- Directions for this task -
Each of the entries should be retyped precisely as it appears.

- Page-level text extractions -

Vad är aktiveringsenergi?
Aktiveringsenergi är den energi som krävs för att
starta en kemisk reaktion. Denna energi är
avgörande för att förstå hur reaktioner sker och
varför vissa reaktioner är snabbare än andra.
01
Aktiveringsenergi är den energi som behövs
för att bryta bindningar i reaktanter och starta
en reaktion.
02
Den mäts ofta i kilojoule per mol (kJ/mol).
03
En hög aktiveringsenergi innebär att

- Result -
Vad är aktiveringsenergi?
Aktiveringsenergi är den energi som krävs för att
starta en kemisk reaktion. Denna energi är
avgörande för att förstå hur reaktioner sker och
varför vissa reaktioner är snabbare än andra.
01
Aktiveringsenergi är den energi som behövs
för att bryta bindningar i reaktanter och starta
en reaktion.
02
Den mäts ofta i kilojoule per mol (kJ/mol).
03
En hög aktiveringsenergi innebär att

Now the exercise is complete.